Omotoso told TSS he never really wanted to be a boxer. It just happened. He learned to fight out of necessity. On the streets of Lagos, he said, fighting was just part of staying alive long enough to ask for forgiveness again at church.

“I started boxing on the street. That’s what I did. I was a street fighter. I never planned on being a boxer. I just planned to learn boxing so I could learn how to punch people, so I could fight three people at a time without a weapon. And life just changed from there.”

Once, after a particularly brutal street fight, Omotoso said he headed to the boxing gym while he and other gang members were laying low for awhile from local authorities. Once inside the structured life of the boxing gym, Omotoso quickly established himself. His powerful fists and quick hands made him a natural boxer. His life-or-death battles on the street gave him ruggedness not easily had. But more was needed to make it off the streets of Lagos.

Good fortune smiled on Omotoso by way of an Australian named Murray Thompson. The fighter was invited by the boxing trainer to leave his homeland and train down under. He gave Omotoso a shot at a different kind of lifestyle, a prizefighter’s. Omotoso jumped at the opportunity. In Australia, Omotoso found hope and purpose. He still attended church every Sunday, he said, but he no longer had street crimes to confess.

“I loved the country! I thought I was dead. I thought I was in heaven!”

Omotoso stayed with Thompson from the beginning of his professional career in 2006 until 2010. Running his record to 17-0, Omotoso started to sense he would need more to make a life for himself in the brutal sport of boxing than his newfound heaven could give him.

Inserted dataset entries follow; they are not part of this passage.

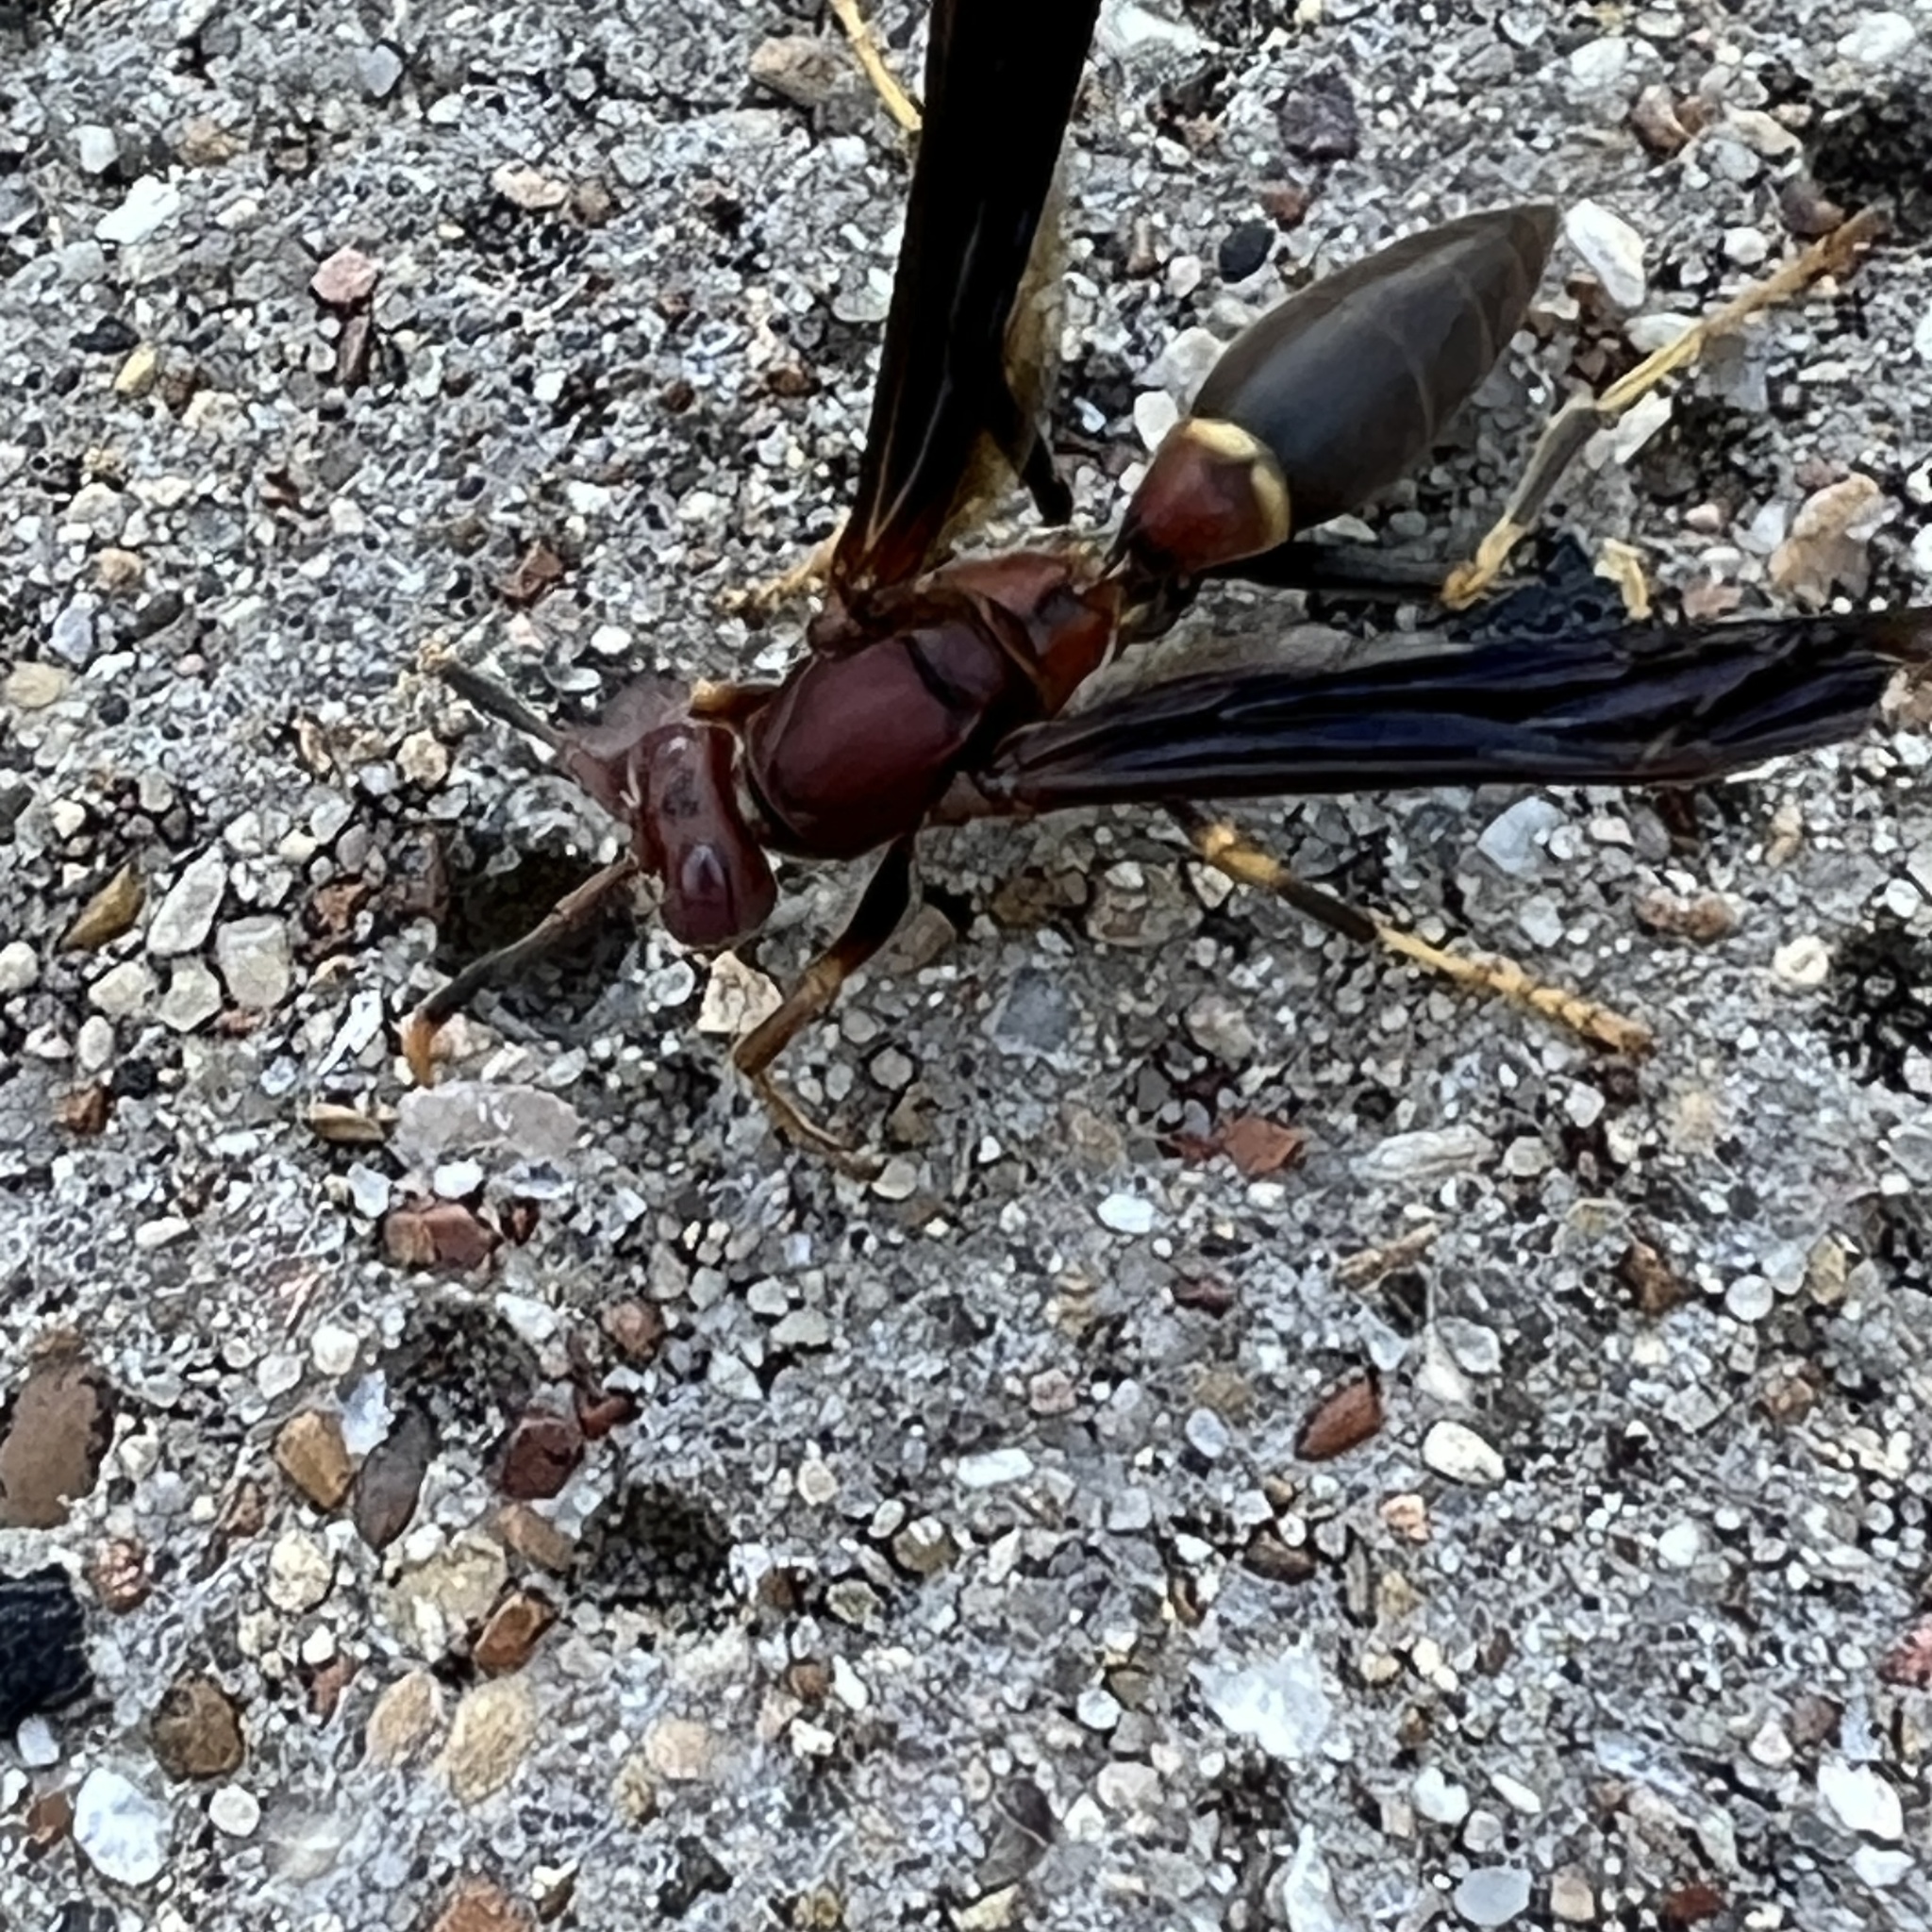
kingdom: Animalia
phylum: Arthropoda
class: Insecta
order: Hymenoptera
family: Eumenidae
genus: Polistes
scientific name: Polistes annularis
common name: Ringed paper wasp
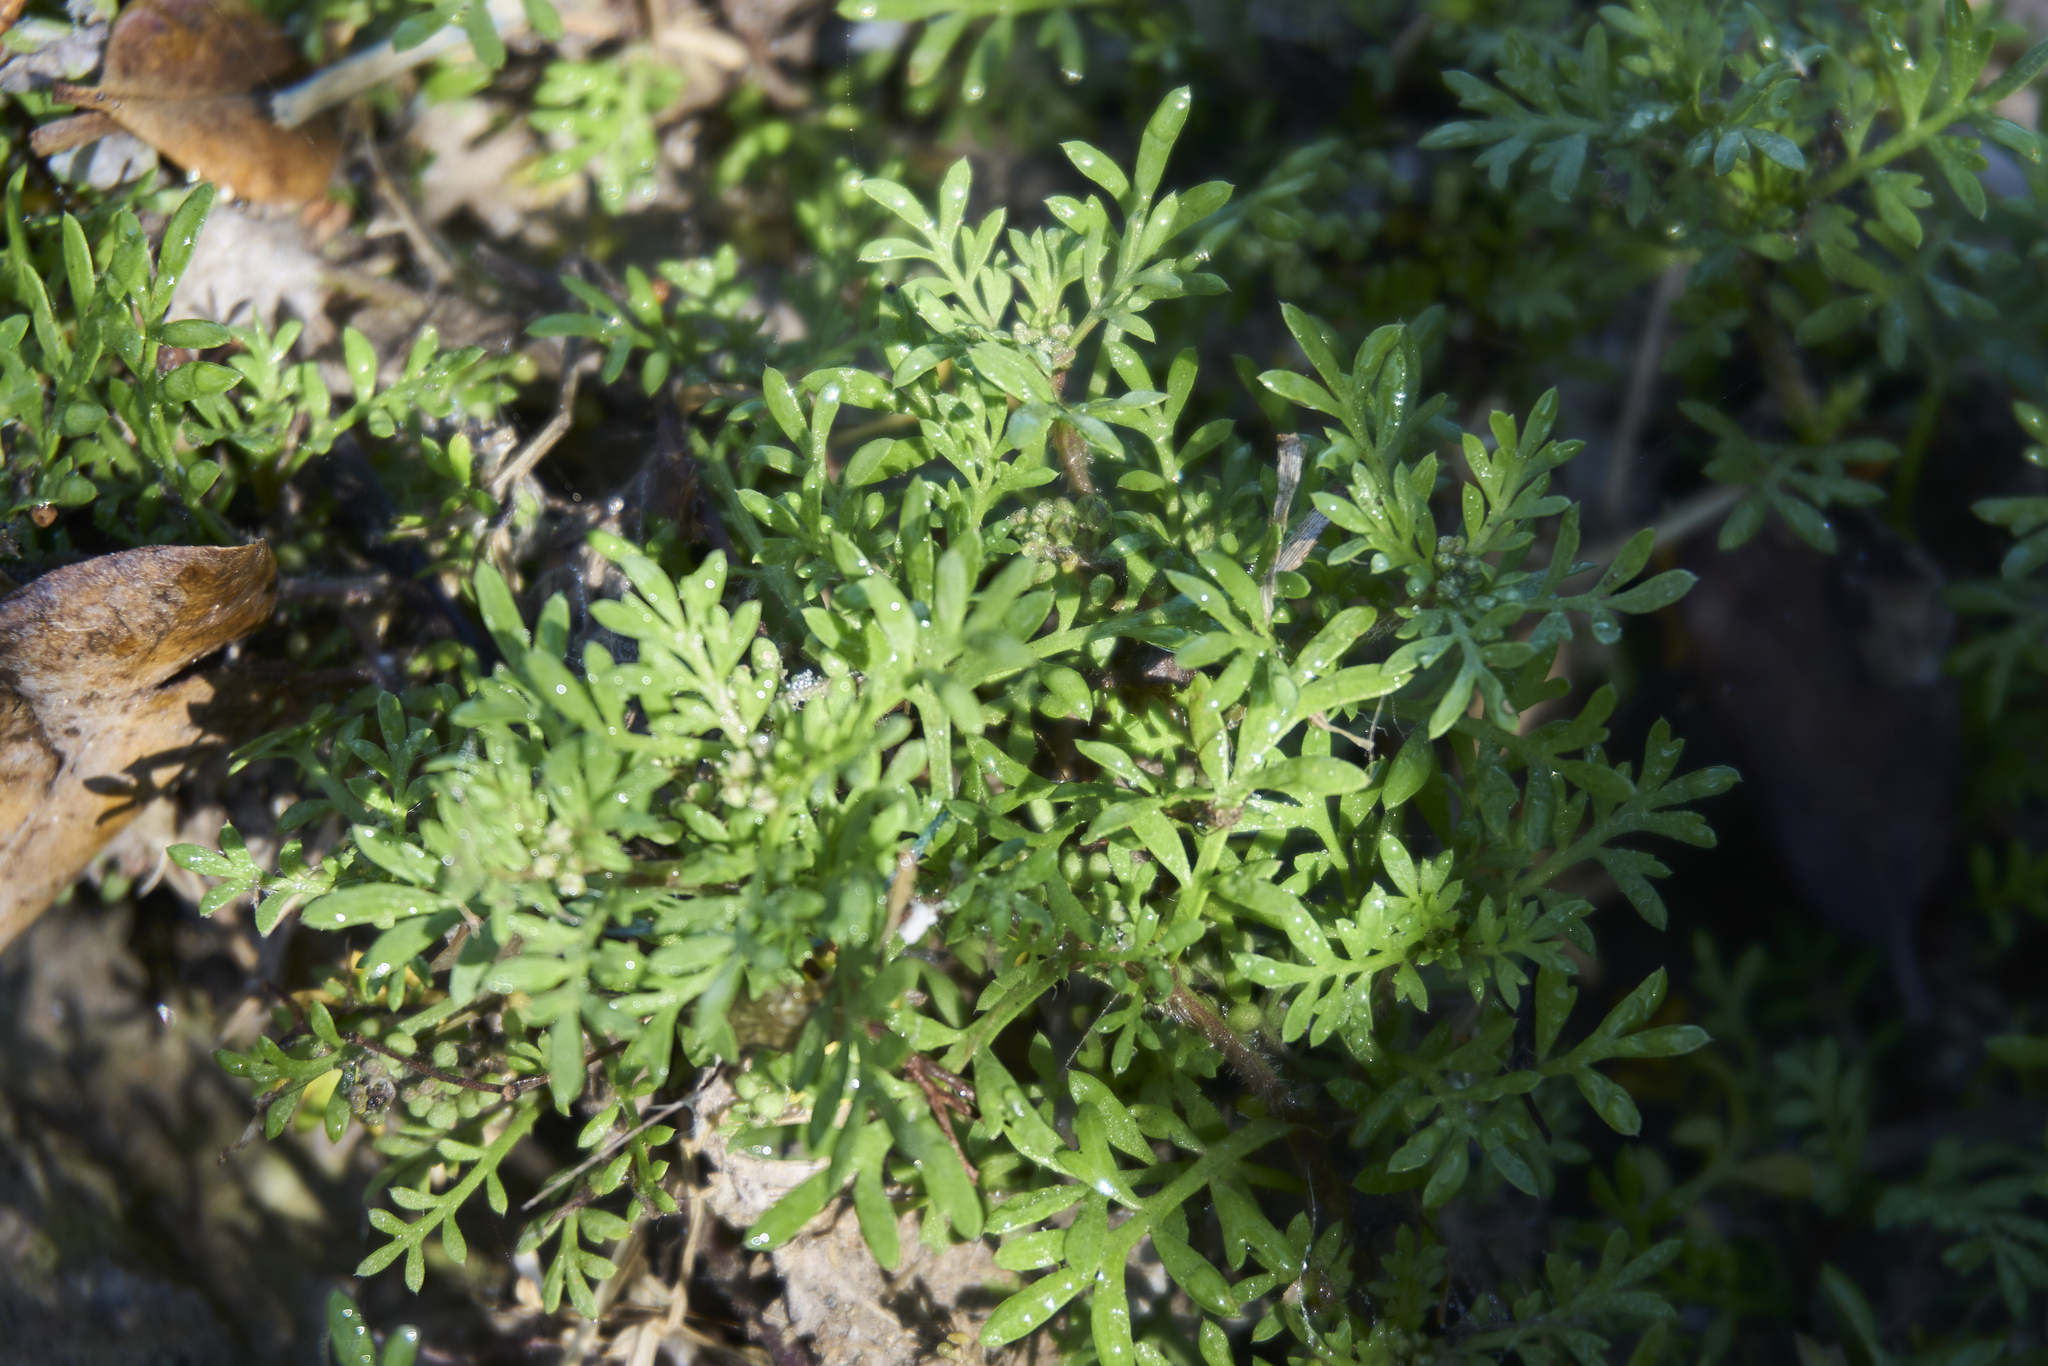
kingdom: Plantae
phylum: Tracheophyta
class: Magnoliopsida
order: Brassicales
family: Brassicaceae
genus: Lepidium
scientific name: Lepidium didymum
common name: Lesser swinecress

“I fought in Australia and fought people from Thailand, Indonesia, Japan, and the Philippines – all the Asian counties. But I watched United States fighters and would see how Australian fighters would travel to the United States and they would lose. I knew this was the next step. I needed to go to the U.S. to learn more, to grow more in my career, to make a life for myself.”

After waiting months for trainer Murray to bring him over to the States as promised, Omotoso finally decided to go it on his own. He set out for America alone, this pilgrim pugilist from Nigeria, aimed straight for Freddie Roach’s Wild Card Gym in Hollywood.

“United States boxing is like going to University,” he said. “I made it to Freddie Roach’s gym. I sparred there two times. Top Rank saw me and they picked me up from there. Look where I am today! Why not call myself Lucky Boy, brother?”

Top Rank’s chief matchmaker, Bruce Trampler, remembers first discovering Omotoso when he saw him sparring with Julio Cesar Chavez, Jr.

“Lucky Boy is skilled and he hits real hard. He got my attention quick,” Trampler said.

Omotoso said once signed, he was told things wouldn’t be easy for him. Despite his skill level and power, it wouldn’t take just a few months or a year to reach the top. It would take considerable time and effort on his part. No longer a “street boy” from Lagos plying the boxer’s trade to make ends meet, Omotoso transformed himself into a hardworking, dedicated, professional boxer. He focused on the little things, the subtle nuances of the science that separate the sport’s top performers from the everyday palookas fighting for table scraps.

“When I came here, it’s not that they changed me, it’s that they told me what I didn’t know: how to sit down on my punches, how to work the angles. America is the school of boxing. In Australia I sparred, but not like here. Here, in America, you will find sparring. You can spar as much as you want. Fighting different people, getting different experience. I love my training here.”

Of his Saturday clash, he said, “I can’t wait! This fight will let everyone know I’m ready…that I’m born to do this,” said Omotoso as we finished up the call.

And with a name like Lucky Boy, maybe he really is.